January 25, 2012 at 10:14:15 EST by Jason Staeck

Through an unconfirmed report, it has been alleged that Iran recently found a buyer of its oil in the form of India. While the story itself is intriguing, given the current embargos placed on Iran, the key item in this story worth following is the currency used in which the trade was facilitated. Both parties bypassed the US dollar, and opted for gold; a move that brings challenges and an element of danger.
Historically, oil is priced in US dollars… period. Deviations from this norm have been met by strict retribution, in a fashion that causes many conspiracy theorists to flood the internet with fear and rage. Two of the most recent examples eerily coincided with the death of a leader that followed armed conflicts with the West.
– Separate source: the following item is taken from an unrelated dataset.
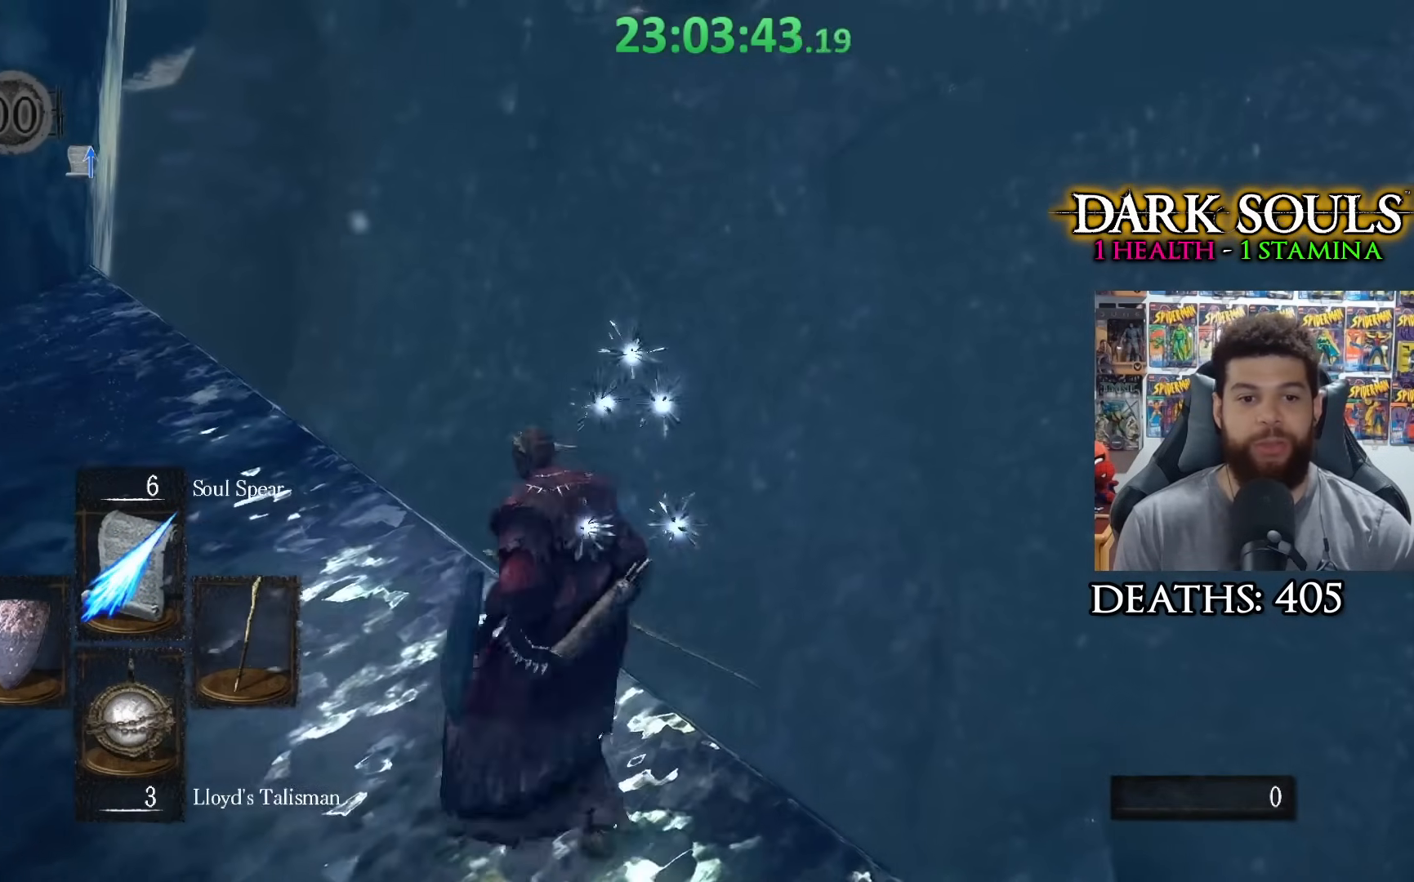
{"buttons": [], "left_stick": "up", "right_stick": "right", "events": [[83, "right_stick", "left"], [233, "right_stick", "center"], [433, "right_stick", "right"], [483, "left_stick", "up"]]}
In 2000, Iraq began to sell oil in euros, citing its hesitance to use the currency of its enemy. Buyers didn’t have a very large window of opportunity to trade oil for euros, as the expensive invasion of Iraq in search of WMDs began in 2003. Saddam Hussein was captured, tried and hanged. There’s no doubting the fact that he was a war criminal, but the timing of his being targeted is suspect, given his previous relations with the United States against Iran.
Last year, Muammar Gaddafi was deposed of power, and subsequently assassinated. According to more than a few observers, Gaddafi’s plan prior to the Libyan uprising was to sell Libyan oil in exchange for a new unilateral African currency called the gold dinar. Now again, this is mere speculation, but the timing is a wacky coincidence.
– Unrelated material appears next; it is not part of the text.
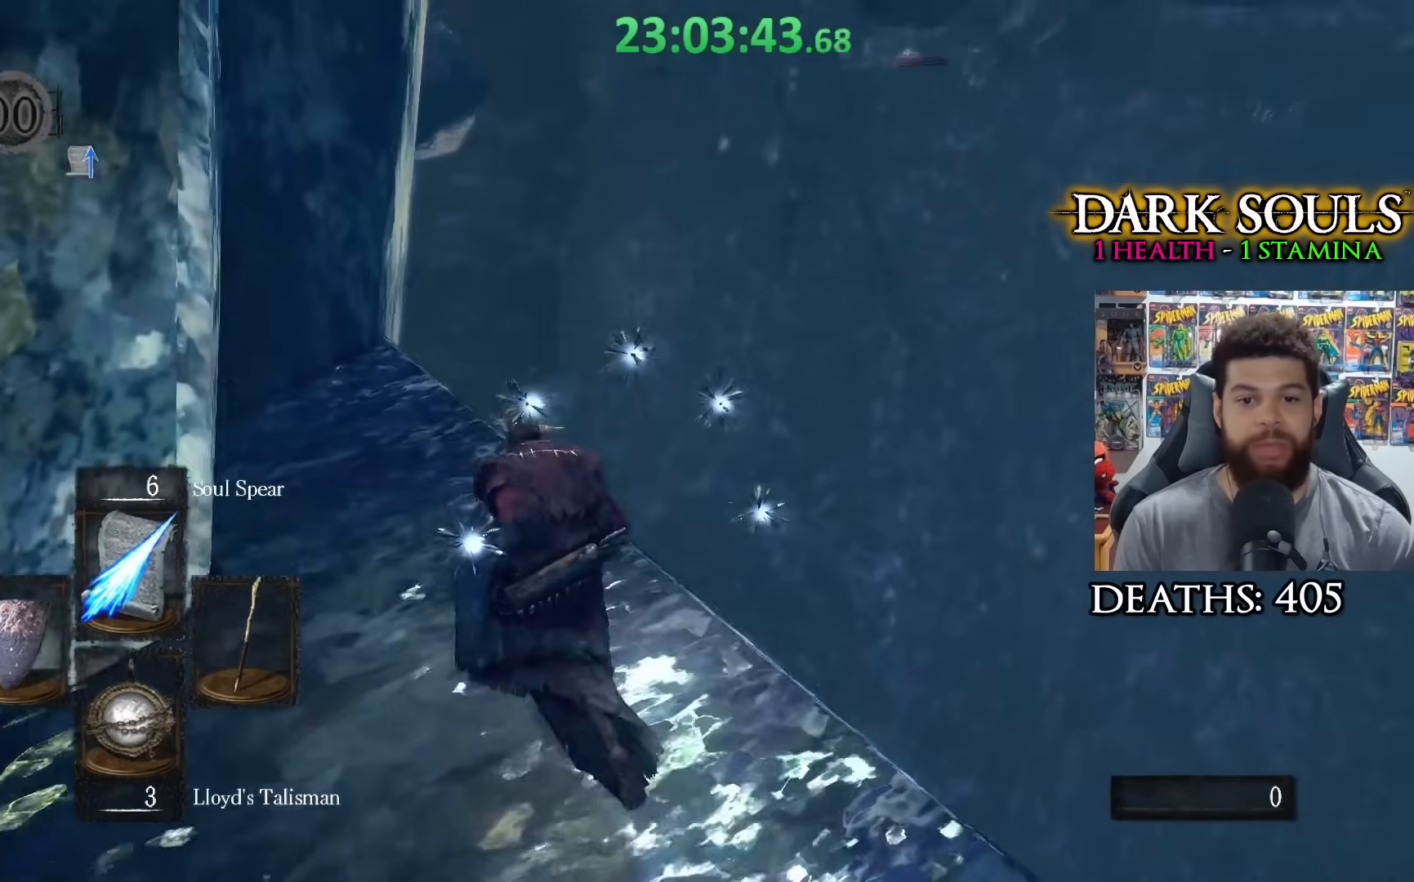
{"buttons": [], "left_stick": "center", "right_stick": "center", "events": [[183, "right_stick", "up-right"], [233, "left_stick", "center"], [383, "right_stick", "center"]]}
Flashing forward to the present, and the drumbeat towards war with Iran is getting louder. The official reasoning being used is the threat of Iran developing a nuclear weapon, but this news regarding India and Iran sidestepping the US dollar is a little unsettling.
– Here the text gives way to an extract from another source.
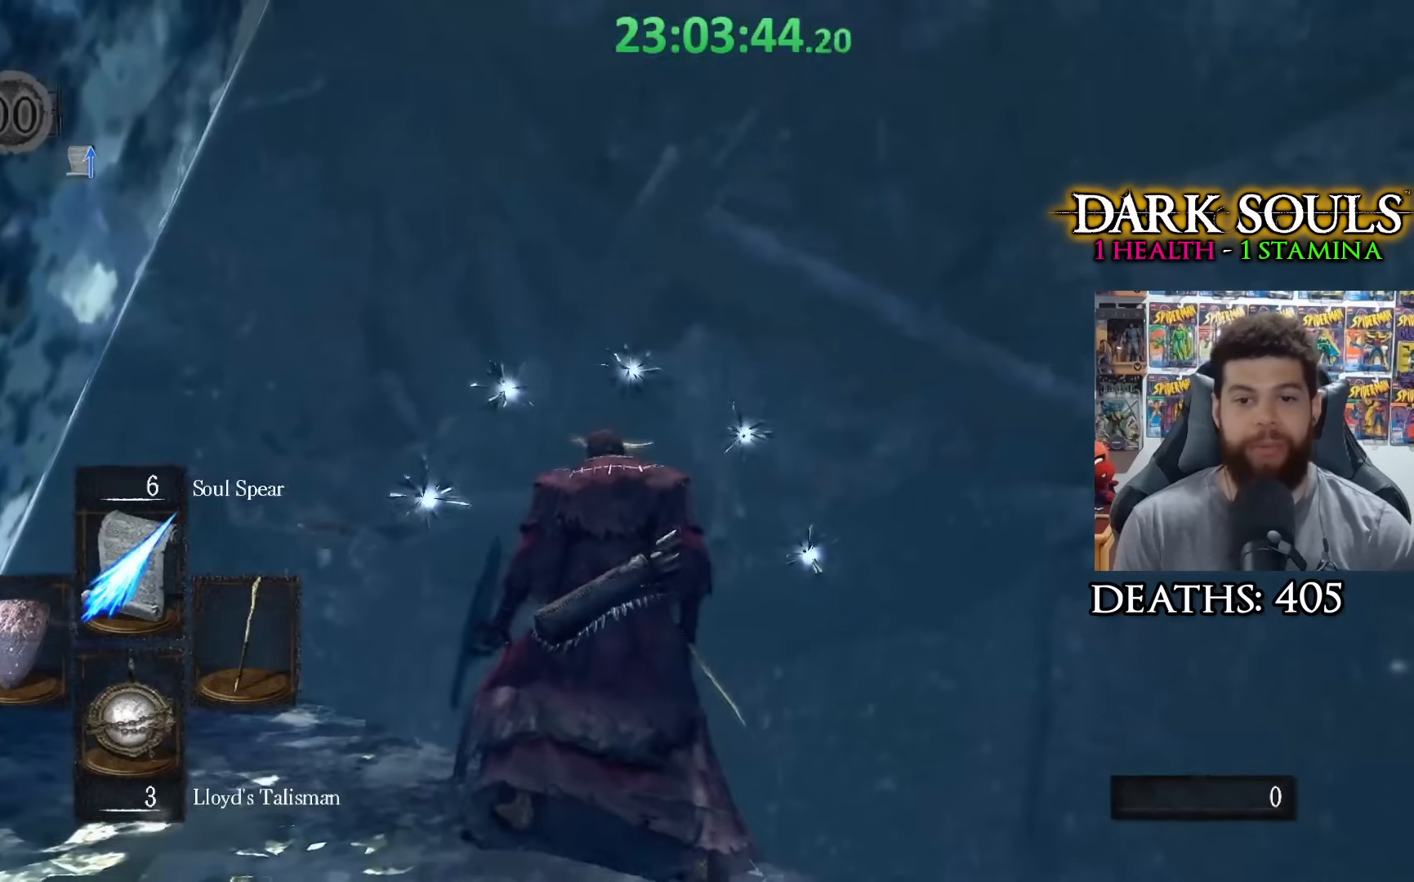
{"buttons": [], "left_stick": "left", "right_stick": "down-right", "events": [[267, "right_stick", "down"], [317, "right_stick", "down-right"], [383, "left_stick", "left"]]}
Since the EU finally decided upon an oil embargo on Iran, the fact that drastic measures are being made out of Tehran is not surprising. What is surprising is that India is a willing partner in the deal. And the fact that India is already a nuclear power, it can be assumed that their punishment will not be as harsh.
The two banks involved in this transaction are India’s state-owned UCO Bank and Turkey’s state-owned Halkbank. Neither are currently in business with the US, thus are less susceptible to sanctions. With the trade being rumored to entail the equivalence of $12 billion, in total approximately 7.2 million ounces of gold will change hands.
Not to be overlooked is the fact that Russia, too, is still dealing with Iran. Instead of gold or US dollars, Russia is trading with Iran in each of their own domestic currencies. As well, if Iran begins accepting gold or local currencies for its oil, there is a strong possibility that China could also enter the mix and utilize a gold for oil exchange.
Should this become the norm, expect the price of gold to rise in congruence with its new trading ability. That is, until the drumbeat of war drowns out the calls coming from potential buyers.